Potter looked at his enemy. “I ain’t got a gun on me, Scratchy,” he said. “Honest, I ain’t.” He was stiffening and steadying, but yet somewhere at the back of his mind a vision of the Pullman floated, the sea-green figured velvet, the shining brass, silver, and glass, the wood that gleamed as darkly brilliant as the surface of a pool of oil—all the glory of the marriage, the environment of the new estate. “You know I fight when it comes to fighting, Scratchy Wilson, but I ain’t got a gun on me. You’ll have to do all the shootin’ yourself.”

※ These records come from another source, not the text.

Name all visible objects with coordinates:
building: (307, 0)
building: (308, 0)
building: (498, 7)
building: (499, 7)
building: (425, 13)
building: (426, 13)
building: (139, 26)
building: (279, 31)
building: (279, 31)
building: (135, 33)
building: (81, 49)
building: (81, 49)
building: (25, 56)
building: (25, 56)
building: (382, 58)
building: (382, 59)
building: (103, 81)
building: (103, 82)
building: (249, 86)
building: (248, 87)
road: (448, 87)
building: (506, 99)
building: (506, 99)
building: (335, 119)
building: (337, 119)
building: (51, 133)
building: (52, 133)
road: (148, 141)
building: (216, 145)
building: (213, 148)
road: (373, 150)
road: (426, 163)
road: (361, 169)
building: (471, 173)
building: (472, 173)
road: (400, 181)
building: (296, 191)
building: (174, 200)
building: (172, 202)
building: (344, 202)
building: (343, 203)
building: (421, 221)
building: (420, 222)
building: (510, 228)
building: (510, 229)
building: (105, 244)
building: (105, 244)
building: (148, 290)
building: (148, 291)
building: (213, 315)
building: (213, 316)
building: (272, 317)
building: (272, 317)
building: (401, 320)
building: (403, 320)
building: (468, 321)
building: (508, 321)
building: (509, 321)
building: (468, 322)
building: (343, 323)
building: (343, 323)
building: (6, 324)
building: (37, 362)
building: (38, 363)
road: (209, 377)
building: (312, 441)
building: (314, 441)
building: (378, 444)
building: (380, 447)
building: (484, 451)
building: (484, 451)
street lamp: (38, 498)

His enemy’s face went livid. He stepped forward and lashed his weapon to and fro before Potter’s chest. “Don’t you tell me you ain’t got no gun on you, you whelp. Don’t tell me no lie like that. There ain’t a man in Texas ever seen you without no gun. Don’t take me for no kid.” His eyes blazed with light, and his throat worked like a pump.
“I ain’t takin’ you for no kid,” answered Potter. His heels had not moved an inch backward. “I’m taking you for a——fool. I tell you I ain’t got no gun, and I ain’t. If you’re goin’ to shoot me up, you better begin now. You’ll never get a chance like this again.”
So much enforced reasoning had told on Wilson’s rage. He was calmer. “If you ain’t got a gun, why ain’t you got a gun?” He sneered. “Been to Sunday-school?”
“I ain’t got a gun because I’ve just come from San Anton’ with my wife. I’m married,” said Potter. “And if I’d thought there was going to be any galoots like you prowling around when I brought my wife home, I’d had a gun, and don’t you forget it.”
“Married!” said Scratchy, not at all comprehending.
“Yes, married. I’m married,” said Potter distinctly.
“Married?” said Scratchy. Seemingly for the first time he saw the drooping drowning woman at the other man’s side. “No!” he said. He was like a creature allowed a glimpse of another world. He moved a pace backward, and his arm with the revolver dropped to his side. “Is this—is this the lady?” he asked.
“Yes, this is the lady,” answered Potter.
There was another period of silence.
“Well,” said Wilson at last, slowly. “I s’pose it’s all off now.”
“It’s all off if you say so, Scratchy. You know I didn’t make trouble.” Potter lifted his valise.
“Well, I ’low it’s off, Jack,” said Wilson. He was looking at the ground. “Married!” He was not a student of chivalry; it was merely that in the presence of this foreign condition he was a simple child of the earlier plains. He picked up his starboard revolver, and placing both weapons in their holsters, he went away. His feet made funnel-shaped tracks in the heavy sand.